*** DOCUMENT PASSAGE ***

The results of dynamic contact angle measurements

Fig. 9
figure 9

Contact angle changes over time

Fig. 10
figure 10

The WAI for designated solutions as a bar chart

Spontaneous imbibition (SI) test

Three spontaneous imbibition tests were designed and conducted to examine and validate the results obtained from the contact angle measurement, which represents wettability alteration induced by smart water injection. The main goal of the two tests was to investigate the effects of ionic compounds in smart water, and in the other test, the effect of acidic compounds in oil was investigated. In these experiments, rock sample characteristics are mentioned in Table 3 with the same formation water saturation. The rock samples were first aged for 40 days depending on the purpose of the experiment with the desired crude oil and were exposed to the desired smart water.

The effect of sulfate ions

The core (2) with a porosity of about 16.61% and the liquid permeability of approximately 2.5 md is aged with crude oil (A). The oil saturation (So) in the core is about 76 percent. The results of CT scan and XRD and EDX tests confirm that the core has no micro-fracture and contains about 8% of anhydrite sediment. The rock slice was placed under a spontaneous imbibition test for 80 days. The results are displayed in Fig. 11. After the core plug was placed in the spontaneous imbibition cell, it was first exposed to formation water, and the oil recovery was recorded versus time. In this step, overall oil recovery was about 10%. This fluid production could be attributed to the water–oil displacement process, which is affected by a temperature of 90 °C. After that, the formation water was slowly replaced by seawater. So, sessile water droplets will remain on prepared rock surfaces. After 35 days from the beginning of the test, the observed oil recovery is approximately 25%. This demonstrates the impacts of seawater on the wettability alteration of the carbonate rock surface and the oil displacement from larger pores. Optimization of sulfate concentration in seawater has increased the oil recovery by 34%, confirming the positive effect of sulfate ions on oil recovery. Besides, doubling the concentration of sulfate ions exacerbates the process of wettability alteration and oil displacement from medium and smaller pores. One of the accepted mechanisms for this behavior is the adsorption and replacement of sulfate on a rock whose potential is reduced by magnesium and calcium cations. As a result, it leads to the separation of carboxylic groups. These reactions control the wettability and related change in the contact angle, which determines the capillary pressure, relative permeability, and the amount of saturated oil remaining in the rock.

***

### BRIEF
Condense the paragraph of the spontaneous imbibition passage that begins "Three spontaneous imbibition tests" into a short bulleted list that retains its main facts. The items that follow are not required for the task.

*** LISTED RECORDS ***

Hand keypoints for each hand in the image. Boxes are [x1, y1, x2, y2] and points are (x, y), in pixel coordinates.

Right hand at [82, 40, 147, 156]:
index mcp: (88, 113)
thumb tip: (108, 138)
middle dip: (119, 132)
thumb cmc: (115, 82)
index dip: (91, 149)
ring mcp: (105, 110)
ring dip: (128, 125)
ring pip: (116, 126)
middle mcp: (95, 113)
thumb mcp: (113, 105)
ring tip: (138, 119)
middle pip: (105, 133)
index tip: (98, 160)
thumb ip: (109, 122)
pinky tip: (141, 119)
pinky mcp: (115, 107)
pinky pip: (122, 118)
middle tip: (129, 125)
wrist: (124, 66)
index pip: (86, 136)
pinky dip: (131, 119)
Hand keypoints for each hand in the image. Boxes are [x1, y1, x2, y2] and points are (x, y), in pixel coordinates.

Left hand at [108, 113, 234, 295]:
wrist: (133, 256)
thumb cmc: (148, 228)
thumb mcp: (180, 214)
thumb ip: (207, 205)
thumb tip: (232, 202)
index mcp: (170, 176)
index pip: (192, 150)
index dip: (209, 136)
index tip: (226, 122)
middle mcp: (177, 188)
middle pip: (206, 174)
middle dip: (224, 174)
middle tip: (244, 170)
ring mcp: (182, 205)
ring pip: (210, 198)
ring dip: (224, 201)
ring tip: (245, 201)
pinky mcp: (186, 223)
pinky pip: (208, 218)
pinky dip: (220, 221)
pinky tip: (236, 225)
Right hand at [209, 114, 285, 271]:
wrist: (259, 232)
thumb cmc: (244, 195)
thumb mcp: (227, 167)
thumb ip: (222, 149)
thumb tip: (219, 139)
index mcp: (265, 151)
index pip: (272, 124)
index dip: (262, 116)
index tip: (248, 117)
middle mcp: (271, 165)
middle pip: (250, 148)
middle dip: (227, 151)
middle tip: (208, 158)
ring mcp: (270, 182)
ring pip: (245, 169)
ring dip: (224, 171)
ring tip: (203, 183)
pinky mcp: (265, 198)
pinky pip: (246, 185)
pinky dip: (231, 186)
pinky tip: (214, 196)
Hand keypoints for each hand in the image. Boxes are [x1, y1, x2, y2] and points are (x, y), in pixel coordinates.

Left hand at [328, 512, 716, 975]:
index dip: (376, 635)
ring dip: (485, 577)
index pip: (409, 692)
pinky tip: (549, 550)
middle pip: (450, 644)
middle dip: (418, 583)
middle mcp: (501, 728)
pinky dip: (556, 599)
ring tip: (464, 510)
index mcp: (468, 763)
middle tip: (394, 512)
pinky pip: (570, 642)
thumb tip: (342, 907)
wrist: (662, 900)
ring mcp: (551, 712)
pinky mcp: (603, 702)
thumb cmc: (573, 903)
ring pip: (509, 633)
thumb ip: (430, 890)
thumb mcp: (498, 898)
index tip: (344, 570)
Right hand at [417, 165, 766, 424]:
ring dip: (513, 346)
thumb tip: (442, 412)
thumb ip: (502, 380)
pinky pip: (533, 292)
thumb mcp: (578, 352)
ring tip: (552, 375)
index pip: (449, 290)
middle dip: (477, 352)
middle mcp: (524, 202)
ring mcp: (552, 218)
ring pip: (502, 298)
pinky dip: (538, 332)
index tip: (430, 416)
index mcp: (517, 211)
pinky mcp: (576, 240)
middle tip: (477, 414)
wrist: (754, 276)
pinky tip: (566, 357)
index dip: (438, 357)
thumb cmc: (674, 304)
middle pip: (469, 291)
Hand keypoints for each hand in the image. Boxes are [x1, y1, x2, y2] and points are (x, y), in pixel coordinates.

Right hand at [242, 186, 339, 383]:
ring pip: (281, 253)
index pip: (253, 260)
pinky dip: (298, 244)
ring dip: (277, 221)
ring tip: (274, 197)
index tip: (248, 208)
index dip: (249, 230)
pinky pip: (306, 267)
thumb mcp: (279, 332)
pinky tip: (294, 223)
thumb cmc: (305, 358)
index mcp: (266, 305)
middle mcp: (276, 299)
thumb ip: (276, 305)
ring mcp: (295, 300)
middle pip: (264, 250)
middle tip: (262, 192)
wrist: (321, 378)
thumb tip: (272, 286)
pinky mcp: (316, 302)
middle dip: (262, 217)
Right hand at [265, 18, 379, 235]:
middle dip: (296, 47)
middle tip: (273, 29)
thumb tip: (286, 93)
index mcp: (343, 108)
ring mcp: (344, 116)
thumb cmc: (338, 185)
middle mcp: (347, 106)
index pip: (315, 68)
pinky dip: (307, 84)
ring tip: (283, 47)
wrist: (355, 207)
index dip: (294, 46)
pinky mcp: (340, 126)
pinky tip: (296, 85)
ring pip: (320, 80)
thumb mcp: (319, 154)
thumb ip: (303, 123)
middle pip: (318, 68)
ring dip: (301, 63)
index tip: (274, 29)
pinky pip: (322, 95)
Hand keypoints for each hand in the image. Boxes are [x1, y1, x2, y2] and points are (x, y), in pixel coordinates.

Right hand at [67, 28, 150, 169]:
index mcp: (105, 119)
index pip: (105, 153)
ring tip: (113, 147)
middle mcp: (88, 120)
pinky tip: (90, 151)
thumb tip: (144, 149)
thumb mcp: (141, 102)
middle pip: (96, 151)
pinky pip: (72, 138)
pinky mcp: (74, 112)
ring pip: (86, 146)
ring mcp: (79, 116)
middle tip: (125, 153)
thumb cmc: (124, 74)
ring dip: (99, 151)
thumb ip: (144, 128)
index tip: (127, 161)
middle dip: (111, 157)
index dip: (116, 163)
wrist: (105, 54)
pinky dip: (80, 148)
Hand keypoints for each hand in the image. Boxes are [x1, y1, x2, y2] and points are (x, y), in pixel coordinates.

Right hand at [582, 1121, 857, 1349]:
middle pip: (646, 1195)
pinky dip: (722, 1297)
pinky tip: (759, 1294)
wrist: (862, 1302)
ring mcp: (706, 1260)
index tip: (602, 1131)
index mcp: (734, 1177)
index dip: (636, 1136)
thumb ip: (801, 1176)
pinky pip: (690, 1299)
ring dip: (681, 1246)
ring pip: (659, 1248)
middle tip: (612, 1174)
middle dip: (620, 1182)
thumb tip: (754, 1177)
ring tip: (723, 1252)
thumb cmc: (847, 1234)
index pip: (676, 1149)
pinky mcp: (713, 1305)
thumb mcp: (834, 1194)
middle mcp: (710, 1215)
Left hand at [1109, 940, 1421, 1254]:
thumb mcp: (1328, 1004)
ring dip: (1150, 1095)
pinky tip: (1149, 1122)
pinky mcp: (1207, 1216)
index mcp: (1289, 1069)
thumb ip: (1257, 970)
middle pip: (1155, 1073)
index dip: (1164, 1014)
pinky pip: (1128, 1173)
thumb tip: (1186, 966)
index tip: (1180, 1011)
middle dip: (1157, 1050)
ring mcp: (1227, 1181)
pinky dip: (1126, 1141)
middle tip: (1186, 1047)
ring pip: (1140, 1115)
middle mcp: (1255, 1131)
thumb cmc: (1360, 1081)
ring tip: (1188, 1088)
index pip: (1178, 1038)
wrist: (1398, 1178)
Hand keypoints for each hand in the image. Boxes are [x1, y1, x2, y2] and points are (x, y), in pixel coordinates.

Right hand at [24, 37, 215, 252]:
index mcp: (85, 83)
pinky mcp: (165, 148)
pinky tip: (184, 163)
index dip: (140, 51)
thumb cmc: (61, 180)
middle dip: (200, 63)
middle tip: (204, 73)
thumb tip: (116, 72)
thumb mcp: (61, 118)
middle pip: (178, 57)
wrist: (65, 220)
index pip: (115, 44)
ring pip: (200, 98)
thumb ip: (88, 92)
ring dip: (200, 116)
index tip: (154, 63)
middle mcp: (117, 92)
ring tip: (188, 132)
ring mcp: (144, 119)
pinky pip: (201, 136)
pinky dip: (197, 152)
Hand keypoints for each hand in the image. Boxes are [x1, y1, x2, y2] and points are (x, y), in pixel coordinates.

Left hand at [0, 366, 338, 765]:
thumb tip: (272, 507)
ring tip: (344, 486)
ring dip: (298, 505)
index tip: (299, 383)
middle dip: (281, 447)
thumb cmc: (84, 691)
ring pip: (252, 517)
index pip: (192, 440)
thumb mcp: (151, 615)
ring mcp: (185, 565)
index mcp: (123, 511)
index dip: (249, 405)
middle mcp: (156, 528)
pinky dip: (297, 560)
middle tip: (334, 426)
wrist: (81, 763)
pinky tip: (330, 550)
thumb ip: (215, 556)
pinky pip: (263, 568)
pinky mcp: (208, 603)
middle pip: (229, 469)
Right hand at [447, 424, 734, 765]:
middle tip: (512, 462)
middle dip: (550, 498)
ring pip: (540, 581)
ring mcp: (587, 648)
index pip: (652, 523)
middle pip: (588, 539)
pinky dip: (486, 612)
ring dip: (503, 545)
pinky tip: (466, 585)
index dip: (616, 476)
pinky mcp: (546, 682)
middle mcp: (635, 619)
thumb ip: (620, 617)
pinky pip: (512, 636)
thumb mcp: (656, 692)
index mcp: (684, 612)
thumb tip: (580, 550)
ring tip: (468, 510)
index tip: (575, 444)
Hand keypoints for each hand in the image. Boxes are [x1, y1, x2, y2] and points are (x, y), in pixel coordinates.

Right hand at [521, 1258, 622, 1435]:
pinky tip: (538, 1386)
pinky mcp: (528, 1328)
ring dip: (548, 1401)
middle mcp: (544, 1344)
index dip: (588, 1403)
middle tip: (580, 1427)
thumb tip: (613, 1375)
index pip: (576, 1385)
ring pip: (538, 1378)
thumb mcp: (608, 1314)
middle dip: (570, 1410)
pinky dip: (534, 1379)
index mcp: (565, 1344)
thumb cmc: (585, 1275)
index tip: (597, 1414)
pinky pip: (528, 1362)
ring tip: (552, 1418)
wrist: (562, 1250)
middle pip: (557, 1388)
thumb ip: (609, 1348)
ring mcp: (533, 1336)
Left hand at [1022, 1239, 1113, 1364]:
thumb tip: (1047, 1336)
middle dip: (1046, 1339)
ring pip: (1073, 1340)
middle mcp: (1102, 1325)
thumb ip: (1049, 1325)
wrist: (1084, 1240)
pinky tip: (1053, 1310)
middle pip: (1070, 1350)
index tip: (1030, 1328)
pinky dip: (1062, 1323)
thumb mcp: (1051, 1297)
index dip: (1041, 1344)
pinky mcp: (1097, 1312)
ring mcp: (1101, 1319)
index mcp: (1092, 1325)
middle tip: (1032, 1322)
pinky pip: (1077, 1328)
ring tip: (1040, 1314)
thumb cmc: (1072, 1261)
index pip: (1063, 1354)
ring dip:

***

### EXERCISE RESULT
- Three spontaneous imbibition tests were run to examine and validate the contact angle results, which reflect wettability alteration caused by smart water injection.
- Two tests studied the effects of ionic compounds in smart water.
- One test studied the effect of acidic compounds in oil.
- Rock sample characteristics are given in Table 3, and all samples had the same formation water saturation.
- Samples were first aged for 40 days with the chosen crude oil and then exposed to the chosen smart water.